Um primeiro ponto a destacar é que o novo conjunto de regras “garante” um crescimento real dos gastos públicos num intervalo de 0,6% (piso) até 2,5% (teto), sendo que a expansão dentro desse intervalo corresponderá a 70% do aumento da arrecadação. Por outo lado, estabelece metas para o resultado primário das contas públicas, como porcentagem do Produto Interno Bruto (PIB), definindo em -0,5% em 2023; 0% em 2024; 0,5% em 2025; e 1,0% em 2026. Sendo assim, a avaliação dessa política pode ser separada em duas partes: as medidas em si e as metas fiscais.  Na primeira, fica claro que a proposta contida no novo arcabouço procura expandir as despesas do governo e fazer ajustes pelo lado da receita tributária.

Os resultados fiscais, porém, é que vão mostrar se o marco é exequível. Como atingir as metas de superávit primário e como estabilizar a relação entre dívida e PIB? Referente a esse último ponto, o arcabouço é muito tímido, dado que parte de um cenário fiscal está comprometido pela PEC da transição, o que poderá levar muito tempo para impactar de forma importante a trajetória da relação dívida/PIB.

Em contrapartida, sobre as metas para o resultado primário, fica claro que não serão atingidas sem substancial elevação da carga tributária — lembrando que o Congresso tem se posicionado contra aumento de impostos. As projeções indicam déficit em 2023 maior que o previsto no arcabouço, além de permanência do déficit em 2024.       

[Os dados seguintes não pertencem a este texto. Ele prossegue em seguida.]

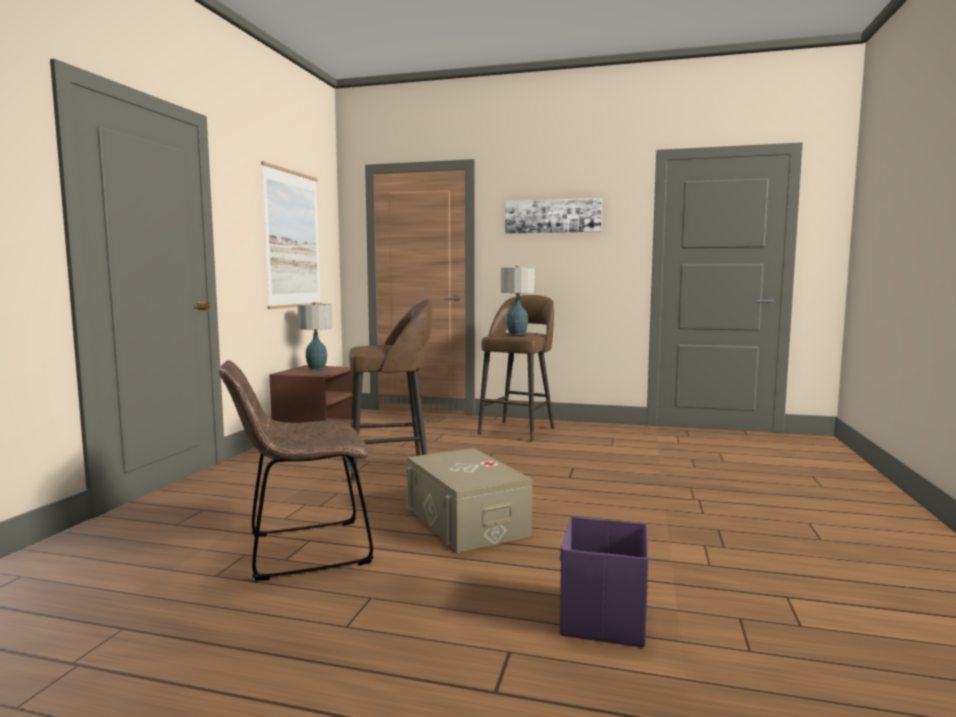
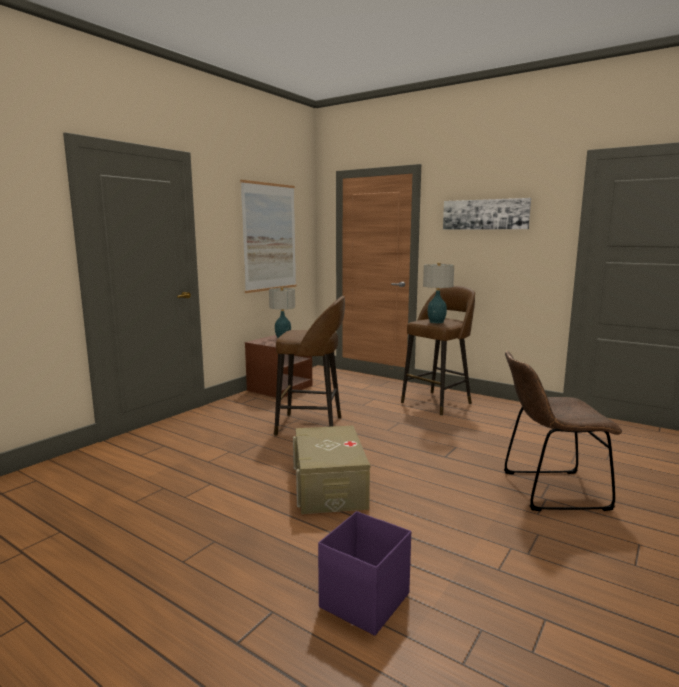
camera: 20 degrees right, 5 degrees up
(301, 550) = (199, 491): brown chair -> brown chair (548, 490)

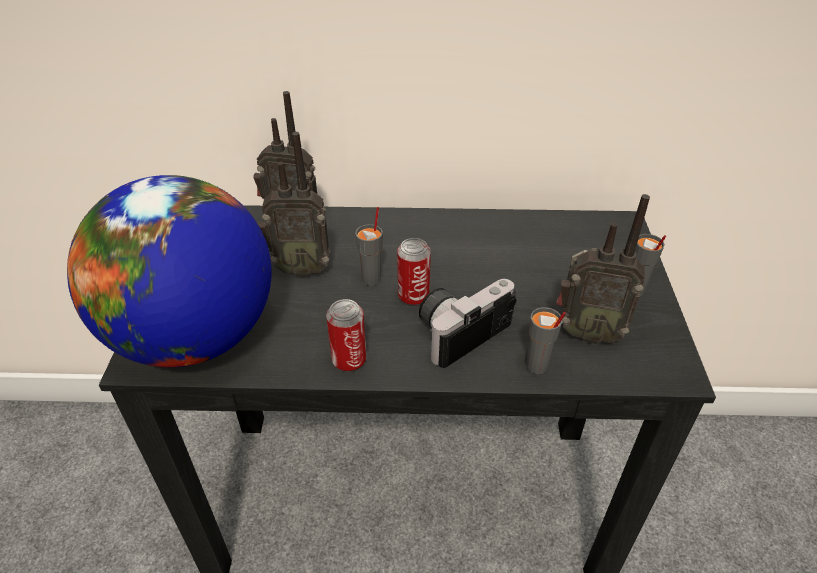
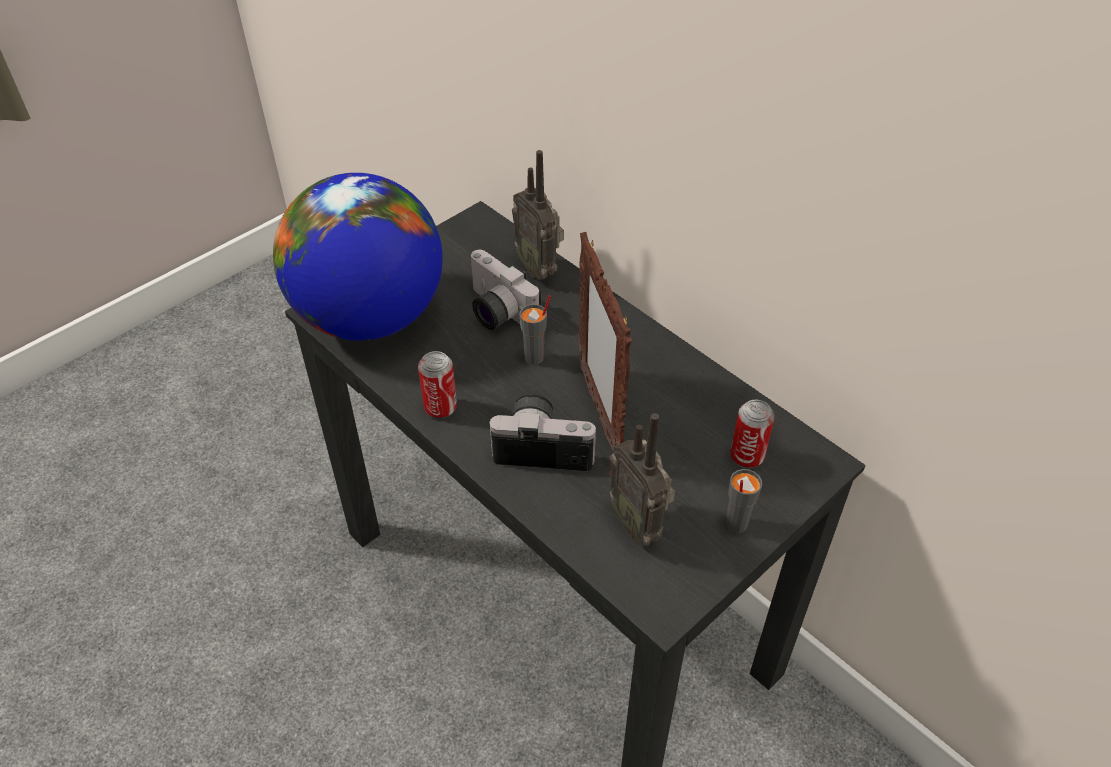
camera: 45 degrees right, 5 degrees up
(300, 268) = (496, 312): radio -> camera
(413, 296) = (546, 394): can -> can (747, 456)
(464, 283) = (599, 412): none -> picture frame
(536, 366) = (560, 515): grey cup -> none

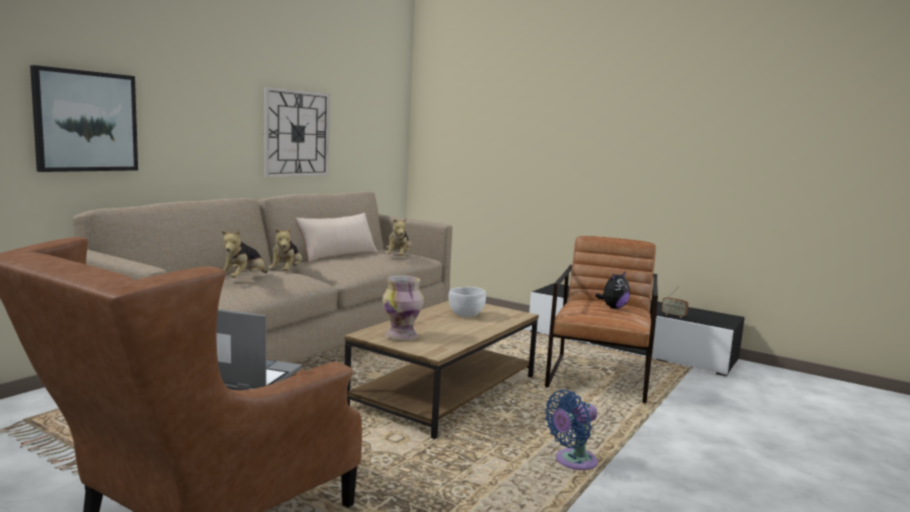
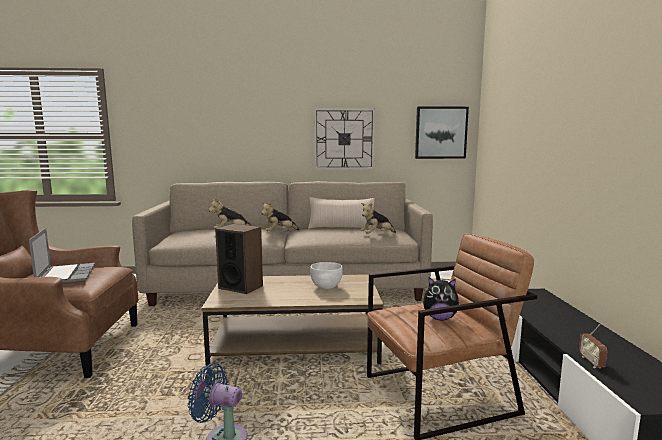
camera: 55 degrees right, 0 degrees up
(86, 121) = (193, 137): picture -> picture (440, 132)
(402, 336) = (240, 287): vase -> speaker

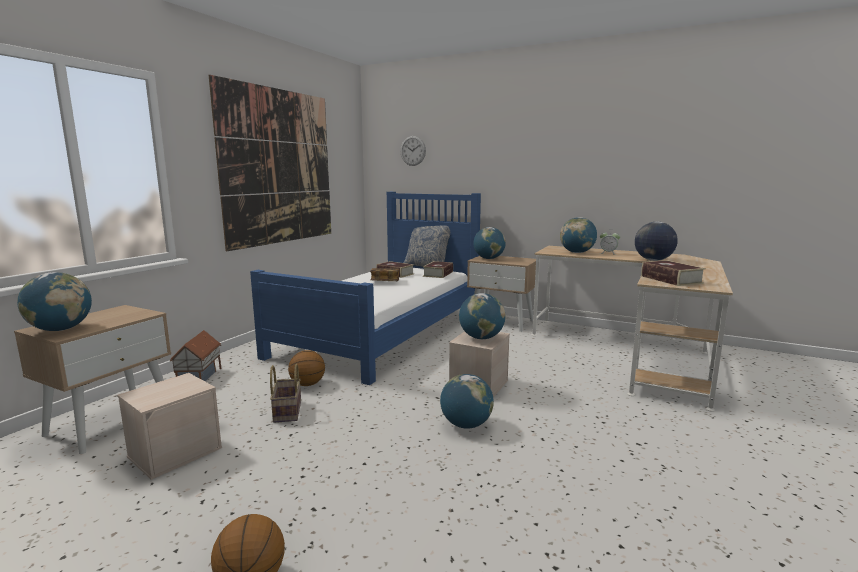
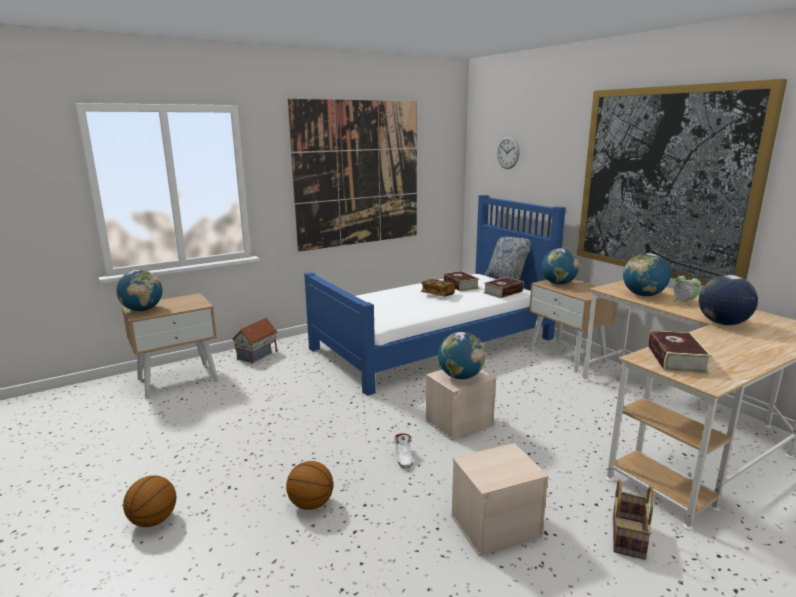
camera: 30 degrees right, 5 degrees up
(176, 451) = (192, 414): beige storage box -> beige storage box (496, 524)
(286, 411) = (285, 402): basket -> basket (626, 536)
(307, 384) = (321, 382): basketball -> basketball (311, 504)
(466, 425) = (404, 457): globe -> white shoe
(570, 164) = (665, 183): none -> picture

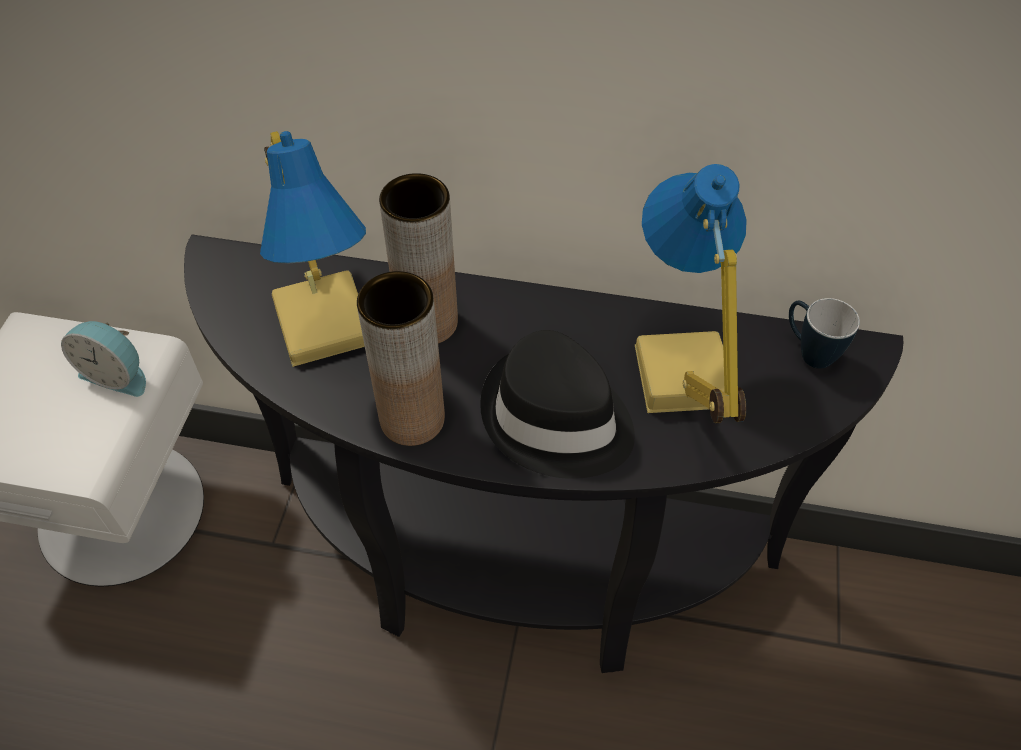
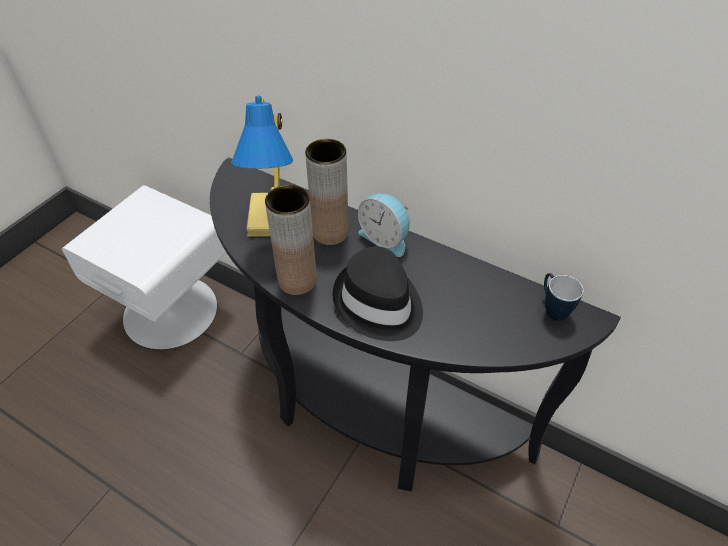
camera: 20 degrees right, 5 degrees down
(117, 374) = (179, 229): alarm clock -> alarm clock (385, 238)
(678, 377) = (462, 301): table lamp -> none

Um possível desdobramento desse cenário — ainda que remoto, mas saudável para a economia — seria promover ajustes nas despesas públicas, começando pela Reforma Administrativa, frequentemente comentada pelo presidente da Câmara, Arthur Lira. Infelizmente, os pronunciamentos do governo mostram que, mesmo com a resistência do Congresso, vai insistir no aumento dos impostos. Aqui também vale lembrar que o Brasil já registra a maior carga tributária entre os países emergentes.

Caso esse aumento não aconteça, o governo pode tentar alterações na forma de cálculo do superávit primário, excluindo, por exemplo, parte das despesas com o PAC do cálculo — como o próprio tem sinalizado —, o que fragilizaria o arcabouço como instrumento de ajuste fiscal. Pode, ainda, diante da incapacidade de atingir as metas, alterá-las no decorrer dos próximos anos. Essa decisão também afetaria negativamente as expectativas em termos de credibilidade do arcabouço, impactando taxa de câmbio e inflação e, consequentemente, interrompendo qualquer processo de queda das taxas de juros.

Em resumo, é bem possível que a economia brasileira, mais uma vez, viva um período de ampliação de gastos públicos e aumento da carga tributária. O crescimento da participação do setor público implica, automaticamente, a redução da participação do setor privado. Como o primeiro é menos eficiente que o segundo, o resultado é uma reduzida expansão da produtividade da economia nacional, limitando a capacidade de desenvolvimento, como tem ocorrido ao longo das últimas décadas.